In terms of making compelling fiction these distinctions are boring and get in the way. But I don’t think we are quite the masters of our destiny. Our decisions and choices are impacted by everything else, so changing our mind about something doesn’t mean things will be better or worse. Sometimes they will be, sometimes they won’t. I’m also suspicious of stuff (and I’m only just at the beginning of the Midnight Library so this might well not be the case here) where you realise your own life was the best it could be anyway. Because clearly it could always be better and you could always be happier. Whether striving for more happiness is worth it is another question. I am really pleased with the way the dice have fallen in my own life, but accept that I might be just as happy or even happier with a totally different set of results. There’s no way of knowing. And it’s quite hard to quantify. I just think we’re more at the mercy of outside forces than we are from our own decisions. And given every action has infinite outcomes then every decision has the potential to be brilliant or awful or have totally unforeseen circumstances for you and for everyone else in the world.

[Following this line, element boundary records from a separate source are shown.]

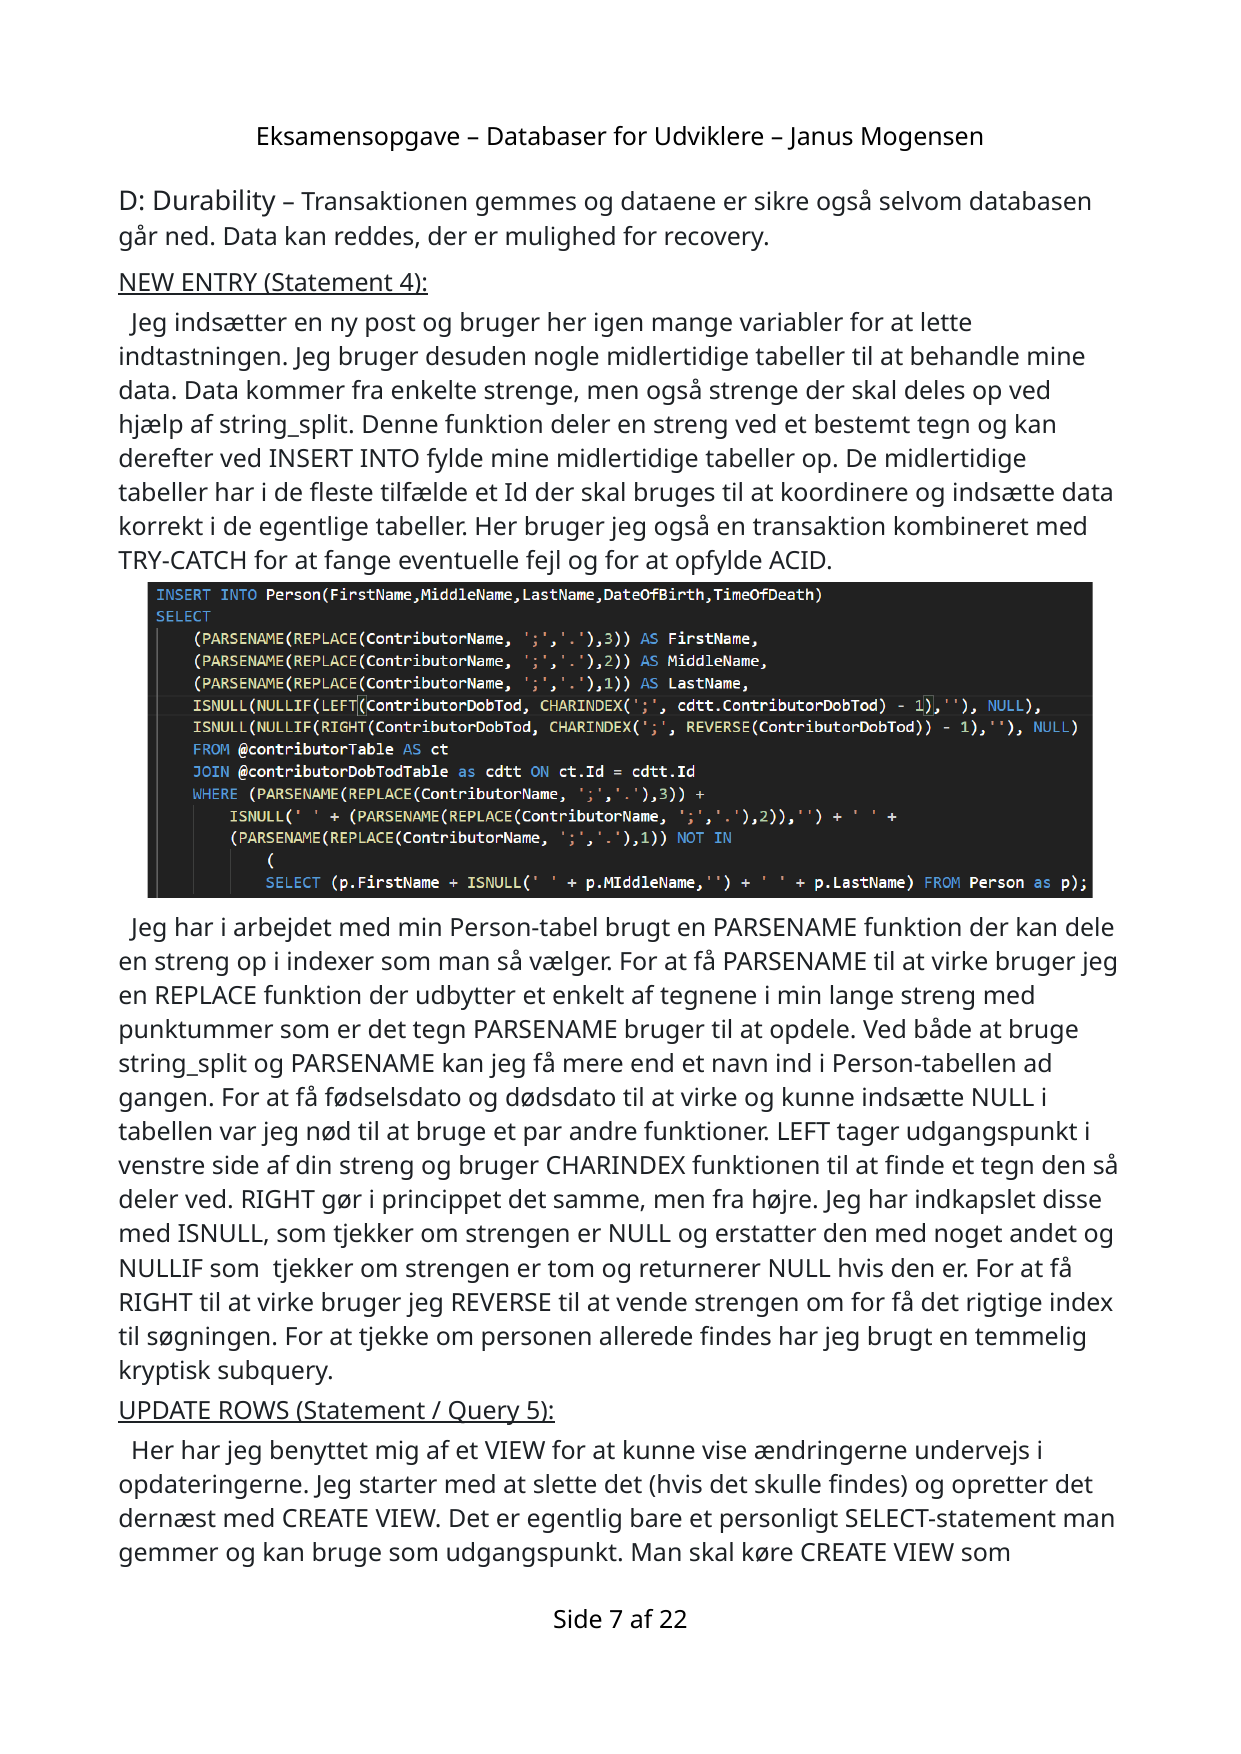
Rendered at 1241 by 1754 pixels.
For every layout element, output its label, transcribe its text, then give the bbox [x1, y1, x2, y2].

text UPDATE ROWS (Statement / Query 5): [118, 1392, 1122, 1426]
text NEW ENTRY (Statement 4): [118, 264, 1122, 298]
text Jeg har i arbejdet med min Person-tabel brugt en PARSENAME funktion der kan dele en streng op i indexer som man så vælger. For at få PARSENAME til at virke bruger jeg en REPLACE funktion der udbytter et enkelt af tegnene i min lange streng med punktummer som er det tegn PARSENAME bruger til at opdele. Ved både at bruge string_split og PARSENAME kan jeg få mere end et navn ind i Person-tabellen ad gangen. For at få fødselsdato og dødsdato til at virke og kunne indsætte NULL i tabellen var jeg nød til at bruge et par andre funktioner. LEFT tager udgangspunkt i venstre side af din streng og bruger CHARINDEX funktionen til at finde et tegn den så deler ved. RIGHT gør i princippet det samme, men fra højre. Jeg har indkapslet disse med ISNULL, som tjekker om strengen er NULL og erstatter den med noget andet og NULLIF som tjekker om strengen er tom og returnerer NULL hvis den er. For at få RIGHT til at virke bruger jeg REVERSE til at vende strengen om for få det rigtige index til søgningen. For at tjekke om personen allerede findes har jeg brugt en temmelig kryptisk subquery. [118, 583, 1122, 1386]
text D: Durability – Transaktionen gemmes og dataene er sikre også selvom databasen går ned. Data kan reddes, der er mulighed for recovery. [118, 182, 1122, 253]
text Her har jeg benyttet mig af et VIEW for at kunne vise ændringerne undervejs i opdateringerne. Jeg starter med at slette det (hvis det skulle findes) og opretter det dernæst med CREATE VIEW. Det er egentlig bare et personligt SELECT-statement man gemmer og kan bruge som udgangspunkt. Man skal køre CREATE VIEW som [118, 1432, 1122, 1569]
text Jeg indsætter en ny post og bruger her igen mange variabler for at lette indtastningen. Jeg bruger desuden nogle midlertidige tabeller til at behandle mine data. Data kommer fra enkelte strenge, men også strenge der skal deles op ved hjælp af string_split. Denne funktion deler en streng ved et bestemt tegn og kan derefter ved INSERT INTO fylde mine midlertidige tabeller op. De midlertidige tabeller har i de fleste tilfælde et Id der skal bruges til at koordinere og indsætte data korrekt i de egentlige tabeller. Her bruger jeg også en transaktion kombineret med TRY-CATCH for at fange eventuelle fejl og for at opfylde ACID. [118, 304, 1122, 577]
picture [147, 582, 1093, 898]
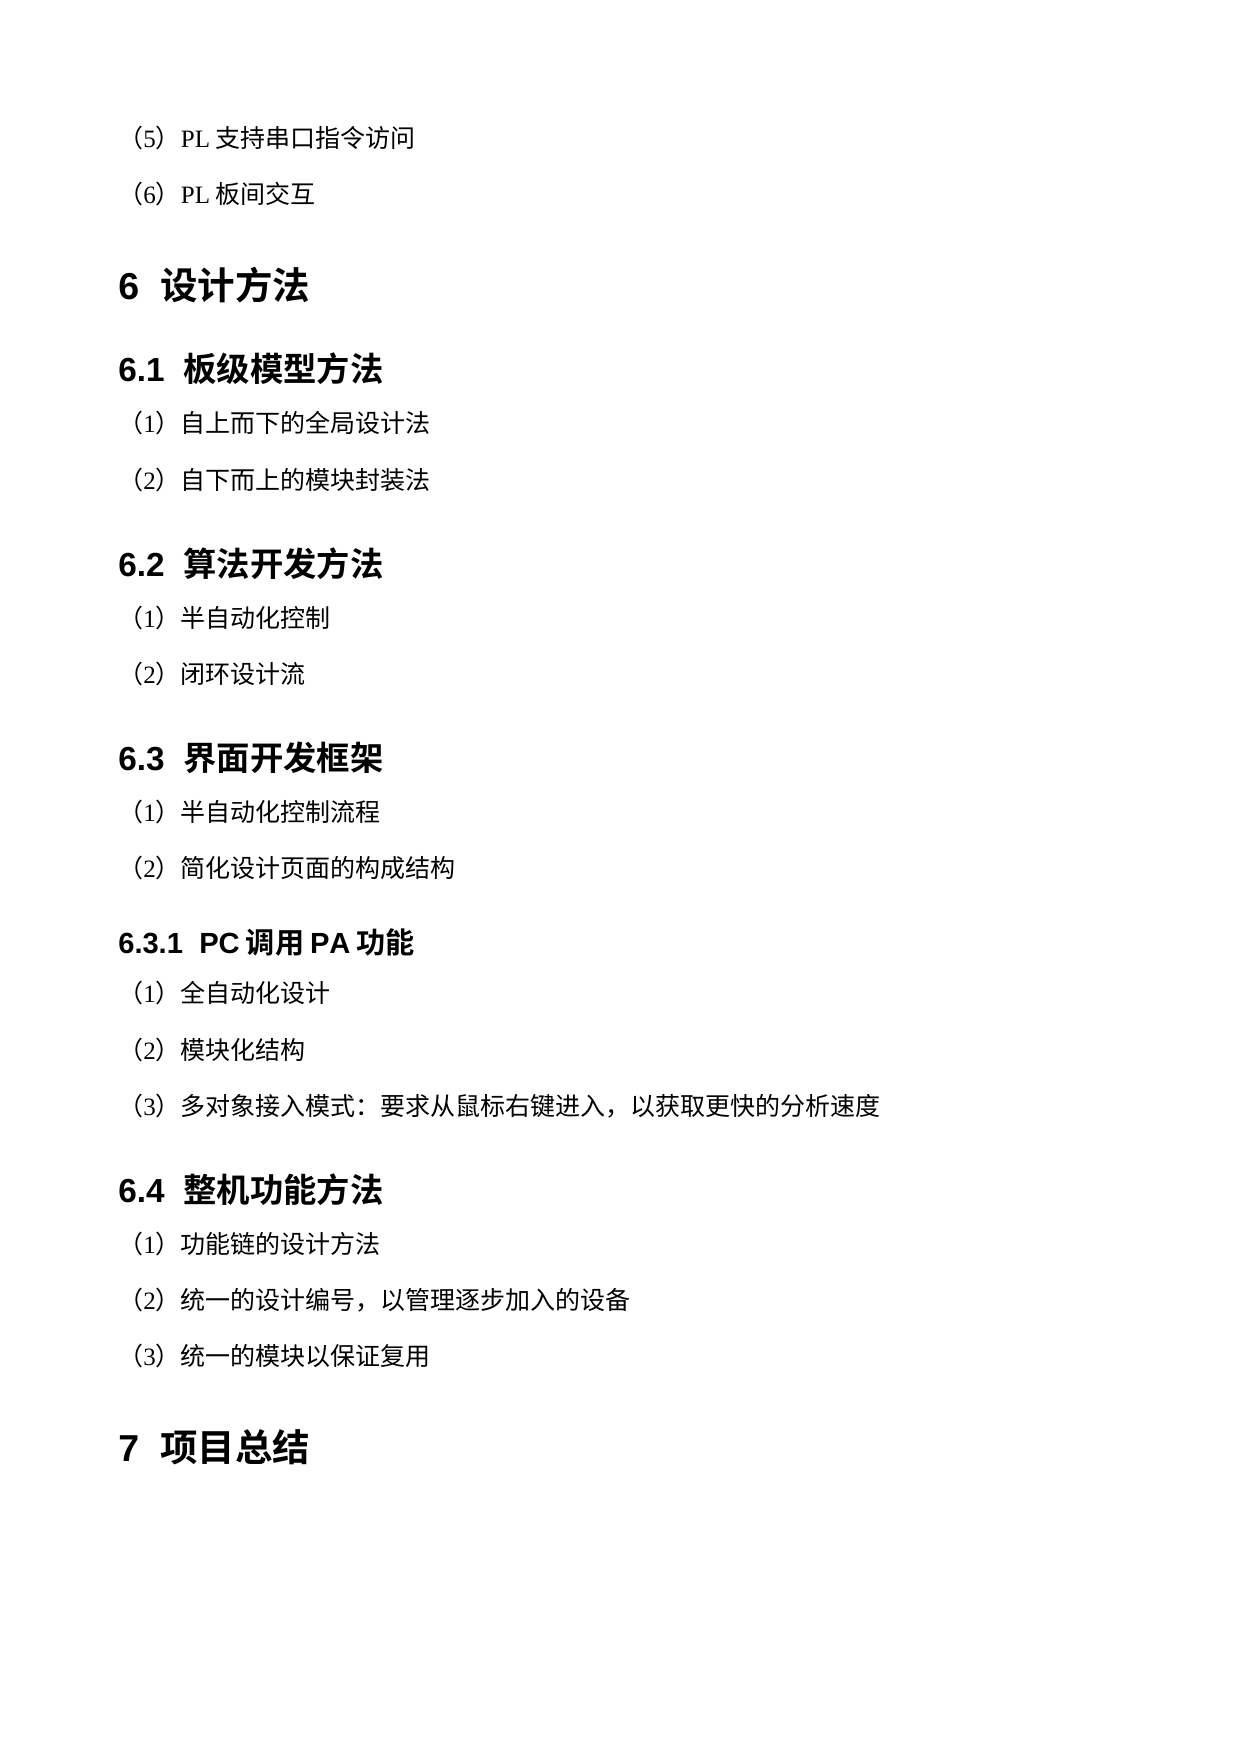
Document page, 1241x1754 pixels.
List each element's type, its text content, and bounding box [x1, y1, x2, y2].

text （1）功能链的设计方法 [118, 1224, 1122, 1261]
subtitle 6 设计方法 [118, 256, 1122, 310]
text （2）简化设计页面的构成结构 [118, 848, 1122, 884]
subtitle 6.3.1 PC调用PA功能 [118, 919, 1122, 961]
text （1）全自动化设计 [118, 974, 1122, 1010]
subtitle 7 项目总结 [118, 1418, 1122, 1472]
text （3）多对象接入模式：要求从鼠标右键进入，以获取更快的分析速度 [118, 1086, 1122, 1123]
text （1）半自动化控制 [118, 598, 1122, 634]
text （3）统一的模块以保证复用 [118, 1337, 1122, 1373]
text （6）PL板间交互 [118, 174, 1122, 211]
text （2）模块化结构 [118, 1030, 1122, 1066]
subtitle 6.2 算法开发方法 [118, 537, 1122, 586]
text （1）自上而下的全局设计法 [118, 404, 1122, 440]
text （5）PL支持串口指令访问 [118, 118, 1122, 154]
subtitle 6.1 板级模型方法 [118, 343, 1122, 391]
text （2）闭环设计流 [118, 654, 1122, 691]
text （1）半自动化控制流程 [118, 792, 1122, 828]
subtitle 6.4 整机功能方法 [118, 1163, 1122, 1212]
text （2）统一的设计编号，以管理逐步加入的设备 [118, 1281, 1122, 1317]
text （2）自下而上的模块封装法 [118, 460, 1122, 496]
subtitle 6.3 界面开发框架 [118, 731, 1122, 779]
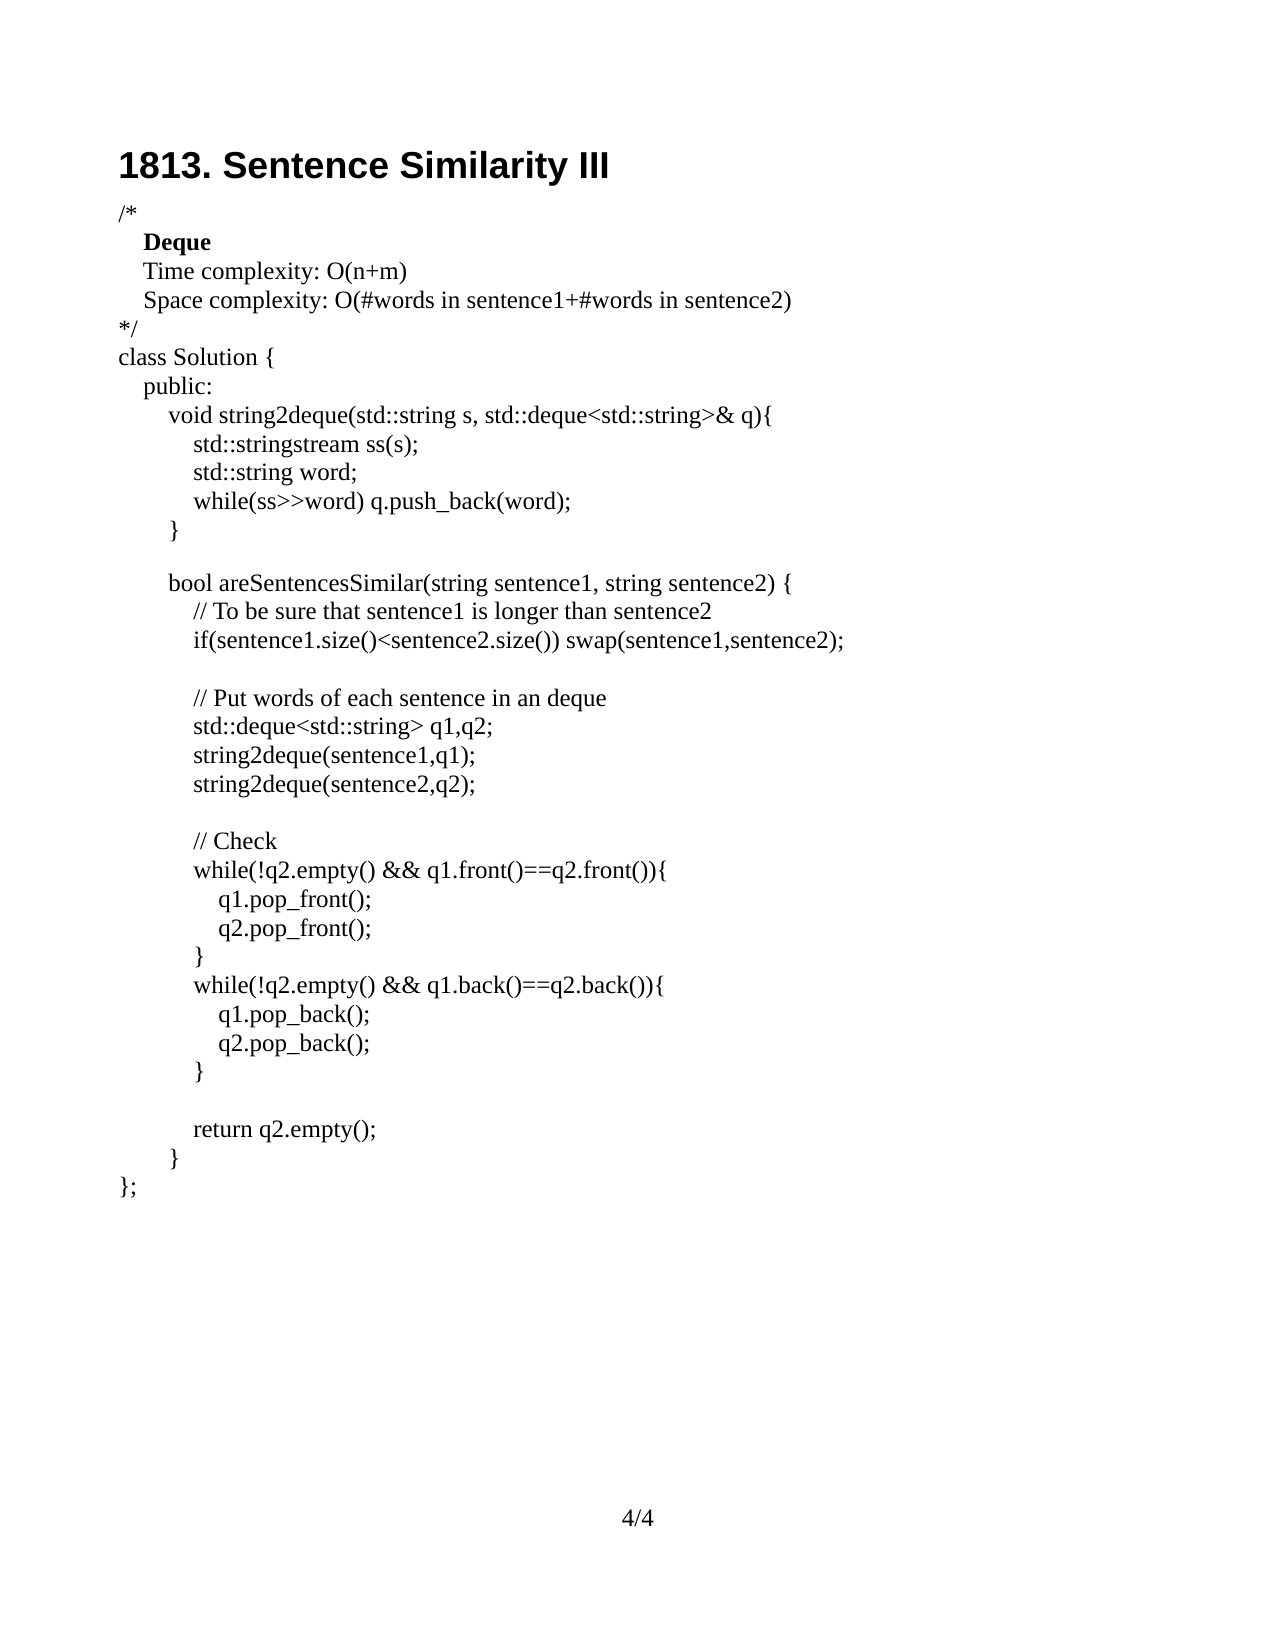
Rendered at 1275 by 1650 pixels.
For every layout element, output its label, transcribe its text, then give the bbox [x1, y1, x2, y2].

It’s interesting stuff to think about. Matt Haig may well have fucked up my own project by getting his published first. Or I might have fucked it by thinking too much about the ultimate logic and thus making it impossible for me to write something that was a satisfying narrative. Or Channel 4 might have fucked it by appointing the only two people who read the script who didn’t seem to love it as the people who made the choice about it.
I can still make it on my own though. Maybe I will, maybe I won’t. Oh look, turns out is is all down to us after all. And totally not. Because every eventuality occurs.